Un trésor qui s’enrichit constamment

Le Muséum possède par ailleurs des milliers d’échantillons d’ADN et quelque 50’000 «types». Un type est le spécimen original ayant permis la description d’une nouvelle espèce, et qui sert d’étalon pour tout scientifique effectuant des recherches sur celle-ci. C’est pourquoi une centaine de spécialistes du monde entier viennent chaque année consulter les collections genevoises. Depuis plus de vingt ans, Tomáš Scholz, parasitologue de l’Académie des sciences de la République tchèque, vient tous les ans à Genève pour ses travaux. «C’est ici que se trouve la meilleure collection de parasites de poissons d’eau douce, assure-t-il. Et il y a des chercheurs de niveau mondial. C’est l’un des muséums les plus importants au monde, et j’en ai vu beaucoup!»

Ce trésor ne cesse de s’enrichir grâce au travail de terrain de la vingtaine de chercheurs actifs au sein de l’institution, qui effectuent régulièrement des missions aux quatre coins de la planète pour en ramener des spécimens. Ils identifient entre cinquante et cent nouvelles espèces par an. Mais ils n’ont pas forcément besoin d’aller loin pour faire des découvertes: en 2019, deux espèces de punaises inconnues en Suisse jusque-là ont été trouvées au parc de Malagnou, au pied des murs du Muséum.

L’institution genevoise est la plus productive du pays en matière de systématique (classification scientifique des espèces vivantes). «Nous nous focalisons en particulier sur les invertébrés, qui sont le groupe le moins bien connu», confie Nadir Alvarez, responsable de l’unité recherche et collections. Le Muséum est notamment reconnu pour son expertise sur les chauves-souris, les parasites, l’archéozoologie ou encore la muséomique, l’étude de l’ADN d’un spécimen de collection. «Nous avons développé une technique permettant de récupérer les données sur un ADN fragmenté, ce qui était impossible jusqu’à récemment.» Voilà qui ouvre le champ des possibilités et donne un intérêt nouveau aux collections du Muséum.

Protéger le vivant

Grâce aux analyses ADN, les chercheurs genevois ont par exemple pu prouver dernièrement qu’une espèce de varan présente dans un archipel polynésien était bel et bien endémique et n’avait pas été importée par les colons comme on le pensait. «Du coup, ce varan est désormais protégé alors qu’avant, on cherchait à l’éradiquer», se félicite Nadir Alvarez.

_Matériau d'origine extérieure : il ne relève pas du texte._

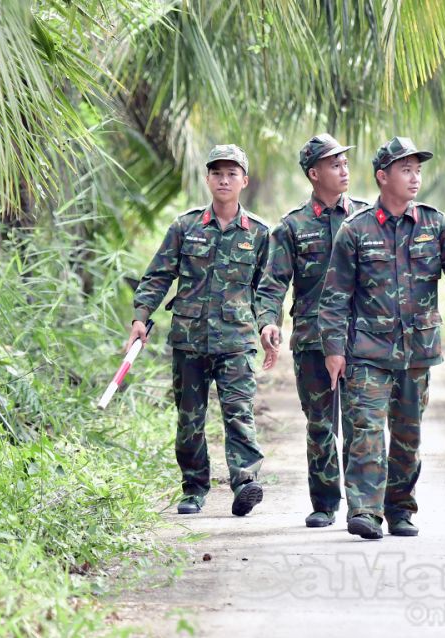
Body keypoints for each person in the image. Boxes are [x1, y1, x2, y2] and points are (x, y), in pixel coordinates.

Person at [318, 136, 445, 540]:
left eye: (418, 170)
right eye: (406, 170)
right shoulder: (356, 231)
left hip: (418, 352)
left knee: (408, 436)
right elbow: (335, 297)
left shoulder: (434, 223)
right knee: (367, 430)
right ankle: (365, 513)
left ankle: (400, 510)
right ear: (382, 177)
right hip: (368, 351)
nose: (415, 178)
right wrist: (334, 351)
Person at [125, 144, 269, 517]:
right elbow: (158, 275)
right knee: (190, 417)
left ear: (244, 181)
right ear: (207, 179)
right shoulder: (185, 227)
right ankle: (194, 488)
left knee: (239, 412)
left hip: (236, 341)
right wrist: (141, 316)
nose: (224, 179)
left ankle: (246, 482)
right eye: (217, 173)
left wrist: (270, 325)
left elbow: (267, 289)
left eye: (232, 173)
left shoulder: (259, 234)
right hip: (189, 340)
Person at [254, 134, 367, 528]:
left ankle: (362, 505)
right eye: (334, 165)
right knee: (320, 425)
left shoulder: (366, 218)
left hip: (360, 340)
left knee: (360, 425)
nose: (344, 170)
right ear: (314, 173)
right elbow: (272, 283)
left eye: (345, 163)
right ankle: (324, 503)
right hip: (312, 342)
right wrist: (269, 321)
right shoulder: (292, 227)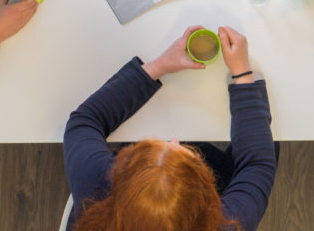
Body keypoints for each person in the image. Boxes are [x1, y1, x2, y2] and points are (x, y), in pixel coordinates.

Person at [63, 26, 277, 231]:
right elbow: (257, 166)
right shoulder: (230, 224)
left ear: (116, 176)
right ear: (207, 199)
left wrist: (159, 66)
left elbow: (84, 121)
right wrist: (242, 74)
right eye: (183, 152)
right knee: (270, 145)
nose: (174, 140)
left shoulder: (94, 190)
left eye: (152, 149)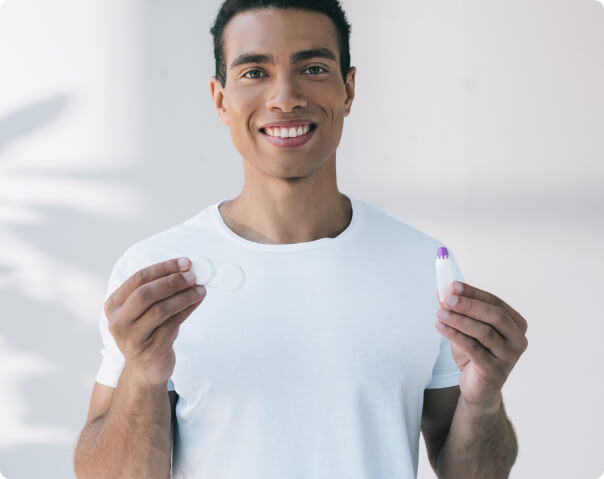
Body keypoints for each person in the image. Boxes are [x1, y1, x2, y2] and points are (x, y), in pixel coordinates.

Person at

À l’heure de la sixième extinction de masse, où des espèces s’éteignent à un rythme croissant, ce travail de recherche vise aussi à sauver ce qui peut encore l’être. L’équipe de Malagnou a ainsi été chargée par l’Office fédéral de l’environnement d’étudier la dynamique des populations d’insectes en Suisse afin de pouvoir quantifier leur déclin sur le long terme. «Notre mission est de décrire le vivant, résume Nadir Alvarez. On ne peut protéger que les espèces qui portent un nom.»